ABOUT THIS TASK » Return the full listing unchanged, apart from leaving out its images.

LISTED RECORDS »
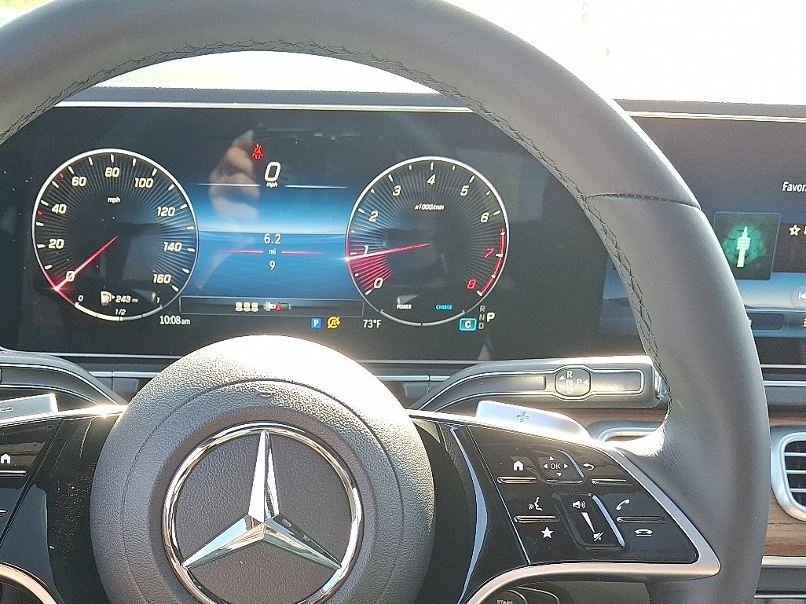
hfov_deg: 47.4
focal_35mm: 39
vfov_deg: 35.9
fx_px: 908
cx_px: 295
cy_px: 463
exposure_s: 1/120
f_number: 1.8
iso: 42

YOUR SOLUTION »
hfov_deg: 47.4
focal_35mm: 39
vfov_deg: 35.9
fx_px: 908
cx_px: 295
cy_px: 463
exposure_s: 1/120
f_number: 1.8
iso: 42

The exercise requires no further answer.